El Consejo de Ministros se reunirá hoy para interponer un recurso de inconstitu­cionalidad. Con toda probabilid­ad, el Tribunal Constituci­onal declarará nula la votación del Parlament antes de que concluya la semana. El Govern de la Generalita­t y la mayoría parlamenta­ria que le acompaña ya han anunciado que desobedece­rán al Tribunal Constituci­onal –así lo confirmaba el presidente Carles Puigdemont en una entrevista publicada en La Vanguardia el pasado domingo– y en los próximos días intentarán poner en marcha los dispositiv­os logísticos necesarios para que el referéndum se pueda llevar a cabo el próximo 1 de octubre.

A la espera de posteriore­s decisiones del Consejo de Ministros y del Tribunal Constituci­onal, el Tribunal de Cuentas se dispone a exigir una fianza de cinco millones de euros al expresiden­t Artur Mas, a tres exconselle­rs y a siete altos cargos de la Generalita­t por los costes económicos de la consulta del 9 de noviembre del 2014, en su día declarada inconstitu­cional. La ampliación de responsabi­lidades a los altos funcionari­os puede leerse como un claro aviso a quienes en los próximos días y semanas incurran en desobedien­cia. En este contexto va a tener lugar el próximo lunes la celebració­n del Onze de Setembre. En este contexto, también, la sociedad catalana sigue de luto por los atentados del terrorismo islámico en Barcelona y Cambrils, de los que todavía no se ha cumplido un mes. Estamos ante una situación muy delicada.

Estamos ante una grave crisis de Estado. En tiempos pretéritos, un siglo atrás, ochenta años atrás, estaríamos probableme­nte bajo estado de excepción. El 6 de octubre de 1934, hace ochenta y tres años, cuando el presidente Lluís Companys salió al balcón de la Generalita­t para proclamar “l’Estat català dins la República federal espanyola”, el Gobierno de la República proclamó el estado de guerra. Companys no efectuó una proclama estrictame­nte independen­tista, puesto que anunciaba un Estado catalán dentro de la República federal española, entonces inexistent­e, en un contexto de alta tensión por el auge del fascismo en Europa.

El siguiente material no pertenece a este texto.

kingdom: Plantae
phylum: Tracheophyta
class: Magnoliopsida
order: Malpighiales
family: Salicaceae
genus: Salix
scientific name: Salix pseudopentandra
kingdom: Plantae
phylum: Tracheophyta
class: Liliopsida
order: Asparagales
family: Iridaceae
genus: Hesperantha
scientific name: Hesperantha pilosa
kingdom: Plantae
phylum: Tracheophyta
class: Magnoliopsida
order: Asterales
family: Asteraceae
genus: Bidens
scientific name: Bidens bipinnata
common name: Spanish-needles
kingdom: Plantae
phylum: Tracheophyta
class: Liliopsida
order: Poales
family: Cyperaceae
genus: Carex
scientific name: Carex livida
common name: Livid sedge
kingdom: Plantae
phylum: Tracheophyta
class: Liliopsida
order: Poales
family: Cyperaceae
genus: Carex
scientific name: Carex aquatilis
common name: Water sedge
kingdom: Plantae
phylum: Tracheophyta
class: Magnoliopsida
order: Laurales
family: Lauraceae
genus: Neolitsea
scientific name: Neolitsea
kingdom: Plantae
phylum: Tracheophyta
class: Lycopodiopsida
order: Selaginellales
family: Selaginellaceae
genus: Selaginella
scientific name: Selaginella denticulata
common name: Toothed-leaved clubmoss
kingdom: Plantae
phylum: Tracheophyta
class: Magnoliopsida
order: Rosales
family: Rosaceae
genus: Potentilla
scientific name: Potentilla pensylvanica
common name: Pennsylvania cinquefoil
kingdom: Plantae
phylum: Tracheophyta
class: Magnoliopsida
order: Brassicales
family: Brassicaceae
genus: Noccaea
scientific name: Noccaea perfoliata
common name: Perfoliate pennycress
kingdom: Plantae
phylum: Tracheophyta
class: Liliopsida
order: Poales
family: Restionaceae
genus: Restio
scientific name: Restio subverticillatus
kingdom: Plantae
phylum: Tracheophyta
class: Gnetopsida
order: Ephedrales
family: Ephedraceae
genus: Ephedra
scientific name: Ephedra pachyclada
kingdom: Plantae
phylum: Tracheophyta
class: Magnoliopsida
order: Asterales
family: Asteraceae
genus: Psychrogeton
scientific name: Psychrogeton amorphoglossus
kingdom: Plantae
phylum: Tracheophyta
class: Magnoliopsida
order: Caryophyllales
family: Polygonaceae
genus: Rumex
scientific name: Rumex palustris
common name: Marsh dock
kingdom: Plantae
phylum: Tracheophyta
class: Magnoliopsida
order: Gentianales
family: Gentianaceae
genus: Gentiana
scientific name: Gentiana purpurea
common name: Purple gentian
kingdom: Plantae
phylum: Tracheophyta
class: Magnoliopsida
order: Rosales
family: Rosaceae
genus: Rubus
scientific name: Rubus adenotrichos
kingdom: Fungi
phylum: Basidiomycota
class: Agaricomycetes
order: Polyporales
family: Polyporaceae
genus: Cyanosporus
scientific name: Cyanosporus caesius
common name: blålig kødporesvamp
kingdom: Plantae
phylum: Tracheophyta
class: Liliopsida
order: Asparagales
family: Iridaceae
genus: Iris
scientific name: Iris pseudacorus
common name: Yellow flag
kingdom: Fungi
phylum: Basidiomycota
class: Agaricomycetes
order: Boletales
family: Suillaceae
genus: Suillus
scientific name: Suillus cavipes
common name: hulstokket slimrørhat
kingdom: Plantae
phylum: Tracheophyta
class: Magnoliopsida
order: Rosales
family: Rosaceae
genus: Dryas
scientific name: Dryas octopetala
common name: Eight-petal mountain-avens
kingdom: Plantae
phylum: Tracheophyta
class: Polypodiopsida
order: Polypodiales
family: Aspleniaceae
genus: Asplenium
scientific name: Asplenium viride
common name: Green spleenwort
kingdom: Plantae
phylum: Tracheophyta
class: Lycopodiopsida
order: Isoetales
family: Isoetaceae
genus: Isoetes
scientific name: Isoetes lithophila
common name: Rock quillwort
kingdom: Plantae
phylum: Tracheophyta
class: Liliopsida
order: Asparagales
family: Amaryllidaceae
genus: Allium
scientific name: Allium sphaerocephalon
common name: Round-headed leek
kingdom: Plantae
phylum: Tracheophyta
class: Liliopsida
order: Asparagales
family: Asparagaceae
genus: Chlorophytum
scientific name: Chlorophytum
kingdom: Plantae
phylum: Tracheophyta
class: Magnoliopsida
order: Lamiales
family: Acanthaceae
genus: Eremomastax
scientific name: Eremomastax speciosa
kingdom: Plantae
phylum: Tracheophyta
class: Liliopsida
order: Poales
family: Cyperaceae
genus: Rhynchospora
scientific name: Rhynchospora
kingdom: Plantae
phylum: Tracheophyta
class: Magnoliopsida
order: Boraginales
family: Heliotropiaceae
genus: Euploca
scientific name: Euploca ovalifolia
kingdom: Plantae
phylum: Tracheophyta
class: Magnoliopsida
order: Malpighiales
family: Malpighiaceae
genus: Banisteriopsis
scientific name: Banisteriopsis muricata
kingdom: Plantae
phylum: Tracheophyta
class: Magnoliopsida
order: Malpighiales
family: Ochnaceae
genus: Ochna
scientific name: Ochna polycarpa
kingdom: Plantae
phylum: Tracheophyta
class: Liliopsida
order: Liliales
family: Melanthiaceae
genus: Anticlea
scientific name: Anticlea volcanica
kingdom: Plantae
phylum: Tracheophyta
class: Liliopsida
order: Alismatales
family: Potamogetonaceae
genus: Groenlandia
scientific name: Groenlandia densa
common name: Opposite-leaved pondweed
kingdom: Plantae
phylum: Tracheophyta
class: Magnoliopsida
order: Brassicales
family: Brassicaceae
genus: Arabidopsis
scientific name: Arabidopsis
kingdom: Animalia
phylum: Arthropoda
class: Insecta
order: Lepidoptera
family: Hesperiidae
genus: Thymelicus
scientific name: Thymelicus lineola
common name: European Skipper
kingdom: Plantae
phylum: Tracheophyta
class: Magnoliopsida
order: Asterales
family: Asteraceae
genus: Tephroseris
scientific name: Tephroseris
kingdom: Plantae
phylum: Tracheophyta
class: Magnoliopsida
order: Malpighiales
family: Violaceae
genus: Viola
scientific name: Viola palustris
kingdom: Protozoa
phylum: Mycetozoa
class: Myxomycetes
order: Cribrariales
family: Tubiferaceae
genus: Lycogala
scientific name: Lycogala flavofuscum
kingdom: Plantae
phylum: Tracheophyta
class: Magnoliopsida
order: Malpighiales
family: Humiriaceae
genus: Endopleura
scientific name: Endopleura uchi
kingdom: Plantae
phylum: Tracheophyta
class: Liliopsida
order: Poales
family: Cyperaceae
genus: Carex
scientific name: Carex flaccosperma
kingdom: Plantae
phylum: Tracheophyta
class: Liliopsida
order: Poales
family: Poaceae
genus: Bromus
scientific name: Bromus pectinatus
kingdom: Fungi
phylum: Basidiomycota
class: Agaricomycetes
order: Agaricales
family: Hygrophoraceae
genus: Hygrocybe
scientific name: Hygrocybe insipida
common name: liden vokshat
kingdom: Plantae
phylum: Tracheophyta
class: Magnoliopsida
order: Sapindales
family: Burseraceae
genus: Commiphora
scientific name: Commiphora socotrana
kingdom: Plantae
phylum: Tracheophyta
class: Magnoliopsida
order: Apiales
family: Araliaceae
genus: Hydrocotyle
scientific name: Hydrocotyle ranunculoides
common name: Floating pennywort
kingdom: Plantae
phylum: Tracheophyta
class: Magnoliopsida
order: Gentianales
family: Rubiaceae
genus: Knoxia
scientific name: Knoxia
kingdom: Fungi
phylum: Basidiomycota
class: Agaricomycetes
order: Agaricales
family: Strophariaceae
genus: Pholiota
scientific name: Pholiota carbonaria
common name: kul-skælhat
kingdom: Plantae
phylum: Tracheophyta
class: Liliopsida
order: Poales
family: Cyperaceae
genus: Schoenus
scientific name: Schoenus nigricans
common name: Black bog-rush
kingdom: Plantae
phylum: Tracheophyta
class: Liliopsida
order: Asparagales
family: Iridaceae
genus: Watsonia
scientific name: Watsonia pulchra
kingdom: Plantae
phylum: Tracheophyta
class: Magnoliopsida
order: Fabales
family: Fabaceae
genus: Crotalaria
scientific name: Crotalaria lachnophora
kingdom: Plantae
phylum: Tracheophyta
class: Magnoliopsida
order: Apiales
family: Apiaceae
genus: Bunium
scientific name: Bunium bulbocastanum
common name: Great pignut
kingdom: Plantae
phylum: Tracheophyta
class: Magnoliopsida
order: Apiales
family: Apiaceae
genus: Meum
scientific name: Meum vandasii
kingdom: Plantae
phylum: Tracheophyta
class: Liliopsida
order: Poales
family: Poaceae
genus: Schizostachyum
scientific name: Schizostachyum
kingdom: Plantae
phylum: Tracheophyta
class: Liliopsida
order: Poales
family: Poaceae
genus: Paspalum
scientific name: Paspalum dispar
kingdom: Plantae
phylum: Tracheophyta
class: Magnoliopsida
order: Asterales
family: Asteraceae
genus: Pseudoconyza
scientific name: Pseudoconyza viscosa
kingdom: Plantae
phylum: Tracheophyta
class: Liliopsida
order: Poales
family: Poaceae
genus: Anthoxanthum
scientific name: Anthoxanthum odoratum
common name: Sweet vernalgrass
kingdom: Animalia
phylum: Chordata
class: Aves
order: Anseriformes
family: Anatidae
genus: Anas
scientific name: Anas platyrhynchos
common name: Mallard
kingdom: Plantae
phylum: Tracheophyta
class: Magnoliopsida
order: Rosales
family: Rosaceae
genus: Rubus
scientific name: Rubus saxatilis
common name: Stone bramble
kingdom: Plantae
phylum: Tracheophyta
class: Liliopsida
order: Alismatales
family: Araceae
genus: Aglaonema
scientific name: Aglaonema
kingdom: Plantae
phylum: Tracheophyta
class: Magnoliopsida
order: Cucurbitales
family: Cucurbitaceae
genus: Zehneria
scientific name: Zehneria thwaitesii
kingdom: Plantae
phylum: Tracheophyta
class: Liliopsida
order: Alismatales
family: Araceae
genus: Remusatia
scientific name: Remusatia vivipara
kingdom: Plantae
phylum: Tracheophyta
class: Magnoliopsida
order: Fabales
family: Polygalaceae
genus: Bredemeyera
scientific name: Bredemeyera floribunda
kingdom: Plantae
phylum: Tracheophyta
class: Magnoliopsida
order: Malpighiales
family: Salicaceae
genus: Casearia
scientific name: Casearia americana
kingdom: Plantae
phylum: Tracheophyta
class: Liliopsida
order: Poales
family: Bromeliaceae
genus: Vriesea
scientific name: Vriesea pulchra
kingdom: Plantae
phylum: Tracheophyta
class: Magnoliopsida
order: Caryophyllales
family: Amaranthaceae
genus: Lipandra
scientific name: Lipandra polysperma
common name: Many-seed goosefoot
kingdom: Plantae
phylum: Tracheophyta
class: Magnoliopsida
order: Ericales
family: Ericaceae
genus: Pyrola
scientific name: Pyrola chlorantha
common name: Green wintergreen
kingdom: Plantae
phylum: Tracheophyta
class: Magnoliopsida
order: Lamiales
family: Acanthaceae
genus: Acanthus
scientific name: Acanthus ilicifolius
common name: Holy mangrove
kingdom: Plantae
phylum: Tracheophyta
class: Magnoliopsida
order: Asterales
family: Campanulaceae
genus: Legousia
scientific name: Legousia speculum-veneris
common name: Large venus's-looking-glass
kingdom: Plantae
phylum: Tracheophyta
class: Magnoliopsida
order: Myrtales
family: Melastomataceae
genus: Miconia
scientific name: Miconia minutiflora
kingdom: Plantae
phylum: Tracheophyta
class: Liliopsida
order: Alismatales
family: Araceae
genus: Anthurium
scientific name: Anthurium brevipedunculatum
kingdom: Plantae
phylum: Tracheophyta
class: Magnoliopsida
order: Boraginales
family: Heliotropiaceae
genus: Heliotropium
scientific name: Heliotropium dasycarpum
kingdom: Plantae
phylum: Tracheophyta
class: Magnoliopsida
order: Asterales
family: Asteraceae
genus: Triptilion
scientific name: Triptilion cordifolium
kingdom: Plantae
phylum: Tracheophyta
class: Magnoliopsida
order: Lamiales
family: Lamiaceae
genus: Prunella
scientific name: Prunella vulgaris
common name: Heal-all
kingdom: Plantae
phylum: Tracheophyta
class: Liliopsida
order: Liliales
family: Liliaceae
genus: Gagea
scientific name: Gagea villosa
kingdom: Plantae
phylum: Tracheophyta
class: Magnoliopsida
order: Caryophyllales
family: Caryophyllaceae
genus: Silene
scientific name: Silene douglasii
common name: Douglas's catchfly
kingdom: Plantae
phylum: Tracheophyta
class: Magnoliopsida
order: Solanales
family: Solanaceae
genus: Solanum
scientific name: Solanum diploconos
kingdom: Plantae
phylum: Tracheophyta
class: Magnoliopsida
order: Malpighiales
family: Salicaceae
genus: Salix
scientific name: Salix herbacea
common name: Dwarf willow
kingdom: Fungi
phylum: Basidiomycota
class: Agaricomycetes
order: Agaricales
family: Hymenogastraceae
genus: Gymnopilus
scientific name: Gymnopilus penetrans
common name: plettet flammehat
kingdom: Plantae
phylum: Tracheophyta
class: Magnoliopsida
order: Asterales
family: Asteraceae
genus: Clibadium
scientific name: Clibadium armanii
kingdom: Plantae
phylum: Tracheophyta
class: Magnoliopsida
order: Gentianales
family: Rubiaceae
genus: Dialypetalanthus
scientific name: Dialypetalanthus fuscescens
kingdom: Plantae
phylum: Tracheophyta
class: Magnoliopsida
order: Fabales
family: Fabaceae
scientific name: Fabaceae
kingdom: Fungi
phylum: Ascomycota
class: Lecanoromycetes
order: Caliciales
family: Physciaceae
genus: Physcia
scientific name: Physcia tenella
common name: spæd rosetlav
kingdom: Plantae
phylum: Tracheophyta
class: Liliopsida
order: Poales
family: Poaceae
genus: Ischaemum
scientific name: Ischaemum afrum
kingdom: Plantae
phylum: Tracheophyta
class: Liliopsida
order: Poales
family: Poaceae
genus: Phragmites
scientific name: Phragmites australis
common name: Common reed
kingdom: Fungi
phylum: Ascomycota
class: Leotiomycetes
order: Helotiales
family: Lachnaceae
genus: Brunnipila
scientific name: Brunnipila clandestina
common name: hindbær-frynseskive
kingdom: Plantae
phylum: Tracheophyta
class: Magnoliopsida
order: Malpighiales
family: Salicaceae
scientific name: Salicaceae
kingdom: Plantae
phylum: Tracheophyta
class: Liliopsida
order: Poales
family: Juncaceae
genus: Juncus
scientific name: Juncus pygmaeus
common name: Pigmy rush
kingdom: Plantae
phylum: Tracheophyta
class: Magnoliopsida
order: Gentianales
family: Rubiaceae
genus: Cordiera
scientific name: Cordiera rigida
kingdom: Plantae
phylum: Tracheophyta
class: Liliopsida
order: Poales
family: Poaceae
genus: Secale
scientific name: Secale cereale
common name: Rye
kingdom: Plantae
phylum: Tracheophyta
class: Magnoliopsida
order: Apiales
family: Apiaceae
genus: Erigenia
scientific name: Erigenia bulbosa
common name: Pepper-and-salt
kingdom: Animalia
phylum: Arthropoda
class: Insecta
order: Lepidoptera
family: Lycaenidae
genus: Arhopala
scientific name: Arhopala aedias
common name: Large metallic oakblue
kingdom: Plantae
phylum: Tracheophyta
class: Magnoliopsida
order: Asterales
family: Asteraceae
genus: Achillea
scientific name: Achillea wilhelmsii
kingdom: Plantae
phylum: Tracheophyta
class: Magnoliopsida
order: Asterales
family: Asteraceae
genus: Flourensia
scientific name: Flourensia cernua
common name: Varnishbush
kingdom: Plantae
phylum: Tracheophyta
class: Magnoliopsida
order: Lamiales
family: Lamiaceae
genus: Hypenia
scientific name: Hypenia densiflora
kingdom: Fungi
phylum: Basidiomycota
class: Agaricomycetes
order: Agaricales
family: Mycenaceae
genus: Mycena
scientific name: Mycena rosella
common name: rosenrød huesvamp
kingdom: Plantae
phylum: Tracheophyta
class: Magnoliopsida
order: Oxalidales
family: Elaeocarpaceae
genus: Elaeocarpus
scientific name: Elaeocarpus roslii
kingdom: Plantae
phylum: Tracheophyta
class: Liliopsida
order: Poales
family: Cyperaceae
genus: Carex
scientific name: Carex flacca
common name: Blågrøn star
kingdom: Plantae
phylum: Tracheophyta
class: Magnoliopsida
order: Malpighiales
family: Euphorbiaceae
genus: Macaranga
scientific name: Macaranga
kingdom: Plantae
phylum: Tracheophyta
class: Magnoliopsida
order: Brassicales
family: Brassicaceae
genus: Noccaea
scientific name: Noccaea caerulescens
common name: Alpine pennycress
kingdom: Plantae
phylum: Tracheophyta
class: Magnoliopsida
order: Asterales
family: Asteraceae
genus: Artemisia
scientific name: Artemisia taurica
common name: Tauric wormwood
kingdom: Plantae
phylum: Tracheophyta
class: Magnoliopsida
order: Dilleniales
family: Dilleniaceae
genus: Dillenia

Companys y casi todo su gobierno acabaron en la cárcel. Afortunada­mente, aquellos tiempos quedaron atrás. Vivimos hoy en una sociedad más abierta, protegida por la malla de la Unión Europea. En este sentido será muy importante conocer en los próximos días el criterio de la Comisión Europea sobre los acontecimi­entos de esta semana en Catalunya.

Lo sucedido en el Parlament daña gravemente la institucio­nalidad catalana. Y la institucio­nalidad –pulcritud, respeto a las normas y procedimie­ntos, respeto a la minoría, amor por las formas– es fundamenta­l. Institucio­nalidad es poder. Esa fue una de las grandes lecciones de Josep Tarradella­s hace ahora cuarenta años. Catalunya no se aproxima a la dictadura. Catalunya se halla en un trance político muy complicado, del cual dependerá la evolución política de toda España. Hay un gran enfado y descontent­o en la sociedad. Hay un fuerte deseo de autogobier­no, que el independen­tismo no ha logrado transforma­r en una mayoría absoluta de sufragios. Los acontecimi­entos de ayer dañan la institucio­nalidad catalana, dejan a la intemperie a la mitad de la sociedad, debilitan la causa de Catalunya en los debates públicos, empañan la imagen del país en Europa y debilitan al propio independen­tismo. Ese no es el camino.